Hypernyms
We are mainly interested in the hypernym/hyponym relationships between synsets for the Q&A task. A hypernym is a more general sense of a meaningthe hypernym of the synset {plant, flora} is {living thing, organism} whose hypernym is {thing, entity}. There are several such hierarchies of synsets that represent the specificity of a particular synset. For example, the word "horse" is found lower in the hierarchy than the more general word "animal."
Hypernyms enable matches between questions and answers without exact word comparisons. A hypernym ("animal") in a question matches a specific word ("horse") from an answer. You identify a set of hypernyms with every specific word. However, if you include hypernyms that are too specific, then words will have long lists of associated hypernyms, unnecessarily expanding the size of the index. On the other hand, if the hypernyms are too general, then you may have "noisy" matches for cases where the question and answer words match at a high level. Therefore, you select hypernyms such that the number of words assigned to the hypernym is within a range, and the depth of the hypernym is not too high.
Every hypernym is also assigned a score. This score is computed using a training set of answers and questions. If the hypernym is seen often in many question and answer pairs, then it is assigned a higher weight than a hypernym that occurs more broadly across diverse questions and answers. The hypernym score is used to more precisely generate a query from a question. A hypernym with a higher score has a proportionately higher keyword boost in the generated query.

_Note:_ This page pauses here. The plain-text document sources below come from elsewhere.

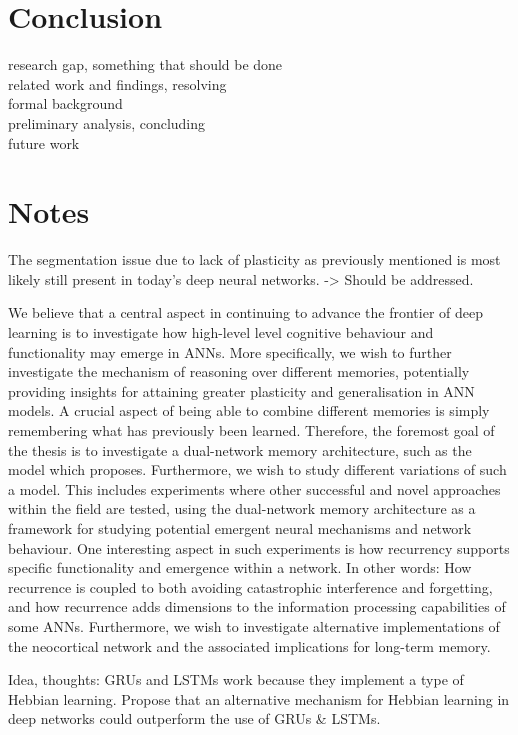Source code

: \section{Conclusion}

research gap, something that should be done
\\
related work and findings, resolving
\\
formal background
\\
preliminary analysis, concluding
\\
future work


\section{Notes}

The segmentation issue due to lack of plasticity as previously mentioned is most likely still present in today's deep neural networks. -> Should be addressed.



We believe that a central aspect in continuing to advance the frontier of deep learning is to investigate how high-level level cognitive behaviour and functionality may emerge in ANNs. More specifically, we wish to further investigate the mechanism of reasoning over different memories, potentially providing insights for attaining greater plasticity and generalisation in ANN models. A crucial aspect of being able to combine different memories is simply remembering what has previously been learned. Therefore, the foremost goal of the thesis is to investigate a dual-network memory architecture, such as the model which \cite{Hattori2014} proposes. 
Furthermore, we wish to study different variations of such a model. This includes experiments where other successful and novel approaches within the field are tested, using the dual-network memory architecture as a framework for studying potential emergent neural mechanisms and network behaviour.
One interesting aspect in such experiments is how recurrency supports specific functionality and emergence within a network. In other words: How recurrence is coupled to both avoiding catastrophic interference and forgetting, and how recurrence adds dimensions to the information processing capabilities of some ANNs. Furthermore, we wish to investigate alternative implementations of the neocortical network and the associated implications for long-term memory.

Idea, thoughts: GRUs and LSTMs work because they implement a type of Hebbian learning. 
Propose that an alternative mechanism for Hebbian learning in deep networks could outperform the use of GRUs \& LSTMs.

\cleardoublepage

The use of inflected words is another problem in matching words. A search engine may not match words such as "buy" and "bought" or "purchased" and "purchase". WordNet uses a dictionary and a set of rules to strip suffixes to find the root form of any given word. The three word usage problems (synonyms, hypernyms, and inflected words) are the leading causes of word mismatches between potential answers and questions.
Query Transformation
The best answer for a question may not be the one that contains the most keywords in common with the question. For example, the answer to the question "Where is the main office of UNIDO?" may contain phrases such as "located in" or "is located."
A simple question categorizer looks for the occurrence of question words such as "who," "when," "where," "which," "what," "how," and "why." A set of phrases commonly associated with a question category can be found using a collection of training questions and answers. The list of questions and answers are grouped by a question category. We identify a set of phrases that are frequently seen in answers for a particular question category. For example, a "when" question will have phrases such as "on the" and "will be." These phrases are used to supplement the query generated from the question. The selection of phrases excludes occurrences with nouns, since such phrases are usually specific to a question. A technical question and answer training set may contain many occurrences of the word "computer" or "database" that are not seen in general answers. Therefore, all phrases containing a noun are excluded.
A weight is computed for every phrase depending on the number of occurrences in all answers, the set of relevant answers (for the question category), and the set of irrelevant answers (for all other question categories). The n top-ranked phrases are assigned to a question category and become part of the generated query for a question.